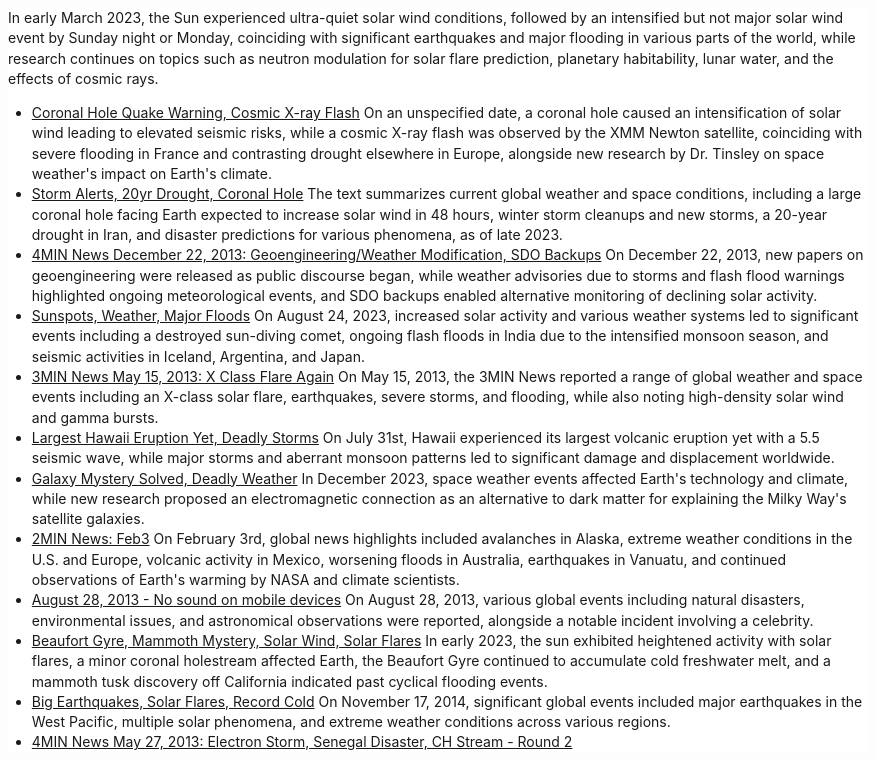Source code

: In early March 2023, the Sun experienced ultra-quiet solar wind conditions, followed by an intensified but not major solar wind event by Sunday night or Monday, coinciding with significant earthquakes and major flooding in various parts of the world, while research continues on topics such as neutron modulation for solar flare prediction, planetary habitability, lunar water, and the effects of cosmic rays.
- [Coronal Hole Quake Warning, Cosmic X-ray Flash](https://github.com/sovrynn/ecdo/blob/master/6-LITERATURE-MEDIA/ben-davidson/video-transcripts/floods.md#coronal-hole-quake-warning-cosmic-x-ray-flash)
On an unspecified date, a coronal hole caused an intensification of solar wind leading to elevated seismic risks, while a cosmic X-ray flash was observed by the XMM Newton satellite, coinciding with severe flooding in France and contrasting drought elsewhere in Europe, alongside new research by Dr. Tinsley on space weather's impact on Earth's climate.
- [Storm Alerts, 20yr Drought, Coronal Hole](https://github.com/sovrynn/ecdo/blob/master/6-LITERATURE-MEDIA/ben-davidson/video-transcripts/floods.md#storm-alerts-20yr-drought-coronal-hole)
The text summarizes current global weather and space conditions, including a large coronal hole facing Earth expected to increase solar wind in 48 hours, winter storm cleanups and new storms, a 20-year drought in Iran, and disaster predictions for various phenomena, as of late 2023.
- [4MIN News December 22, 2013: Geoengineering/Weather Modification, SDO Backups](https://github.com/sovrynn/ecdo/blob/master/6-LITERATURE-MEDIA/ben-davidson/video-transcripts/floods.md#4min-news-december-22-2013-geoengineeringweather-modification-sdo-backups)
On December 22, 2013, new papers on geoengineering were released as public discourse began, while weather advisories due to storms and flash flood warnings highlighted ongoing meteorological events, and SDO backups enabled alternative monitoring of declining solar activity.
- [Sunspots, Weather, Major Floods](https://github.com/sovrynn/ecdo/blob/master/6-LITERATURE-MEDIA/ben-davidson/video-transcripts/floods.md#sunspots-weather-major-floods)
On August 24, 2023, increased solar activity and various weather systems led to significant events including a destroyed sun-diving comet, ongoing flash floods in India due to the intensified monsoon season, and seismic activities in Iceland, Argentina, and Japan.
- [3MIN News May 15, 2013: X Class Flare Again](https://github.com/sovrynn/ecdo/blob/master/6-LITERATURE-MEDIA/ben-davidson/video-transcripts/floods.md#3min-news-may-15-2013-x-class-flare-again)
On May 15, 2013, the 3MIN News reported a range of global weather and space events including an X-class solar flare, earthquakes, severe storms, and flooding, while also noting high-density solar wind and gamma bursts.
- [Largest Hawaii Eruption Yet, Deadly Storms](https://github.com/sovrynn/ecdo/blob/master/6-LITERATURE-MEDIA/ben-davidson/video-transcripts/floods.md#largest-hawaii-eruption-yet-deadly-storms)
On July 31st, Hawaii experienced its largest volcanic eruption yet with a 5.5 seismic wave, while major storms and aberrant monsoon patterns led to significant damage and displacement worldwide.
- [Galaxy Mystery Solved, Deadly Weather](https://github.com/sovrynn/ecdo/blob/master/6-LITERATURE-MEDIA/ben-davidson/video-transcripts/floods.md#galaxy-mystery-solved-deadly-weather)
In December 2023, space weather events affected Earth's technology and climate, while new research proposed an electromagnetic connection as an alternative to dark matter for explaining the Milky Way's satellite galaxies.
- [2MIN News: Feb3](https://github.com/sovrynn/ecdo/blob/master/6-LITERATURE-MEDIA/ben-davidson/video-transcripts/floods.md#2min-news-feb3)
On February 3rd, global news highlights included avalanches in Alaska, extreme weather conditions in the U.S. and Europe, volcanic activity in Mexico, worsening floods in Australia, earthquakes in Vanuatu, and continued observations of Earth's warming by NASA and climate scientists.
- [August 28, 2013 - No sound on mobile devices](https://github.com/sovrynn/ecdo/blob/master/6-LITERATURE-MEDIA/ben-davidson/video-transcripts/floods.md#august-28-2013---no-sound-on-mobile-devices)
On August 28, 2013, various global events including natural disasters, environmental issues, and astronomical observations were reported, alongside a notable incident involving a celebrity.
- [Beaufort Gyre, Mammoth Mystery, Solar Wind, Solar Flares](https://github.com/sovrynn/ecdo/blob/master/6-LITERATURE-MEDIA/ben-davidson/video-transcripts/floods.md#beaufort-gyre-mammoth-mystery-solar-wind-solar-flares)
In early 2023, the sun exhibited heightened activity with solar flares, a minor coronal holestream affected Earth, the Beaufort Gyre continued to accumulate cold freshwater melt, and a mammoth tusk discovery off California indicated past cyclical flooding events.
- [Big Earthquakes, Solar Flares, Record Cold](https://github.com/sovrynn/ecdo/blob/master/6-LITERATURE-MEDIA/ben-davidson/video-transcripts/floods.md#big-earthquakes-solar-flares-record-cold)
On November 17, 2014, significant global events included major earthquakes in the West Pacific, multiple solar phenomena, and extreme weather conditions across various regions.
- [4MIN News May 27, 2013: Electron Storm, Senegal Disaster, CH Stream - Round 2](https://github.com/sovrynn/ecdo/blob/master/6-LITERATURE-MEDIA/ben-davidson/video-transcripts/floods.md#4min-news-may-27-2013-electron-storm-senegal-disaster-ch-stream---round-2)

◆ Task instructions
Please pull out each line of the records that contains the string "seismic", treating uppercase and lowercase as different.

◆ Written response
On an unspecified date, a coronal hole caused an intensification of solar wind leading to elevated seismic risks, while a cosmic X-ray flash was observed by the XMM Newton satellite, coinciding with severe flooding in France and contrasting drought elsewhere in Europe, alongside new research by Dr. Tinsley on space weather's impact on Earth's climate.
On August 24, 2023, increased solar activity and various weather systems led to significant events including a destroyed sun-diving comet, ongoing flash floods in India due to the intensified monsoon season, and seismic activities in Iceland, Argentina, and Japan.
On July 31st, Hawaii experienced its largest volcanic eruption yet with a 5.5 seismic wave, while major storms and aberrant monsoon patterns led to significant damage and displacement worldwide.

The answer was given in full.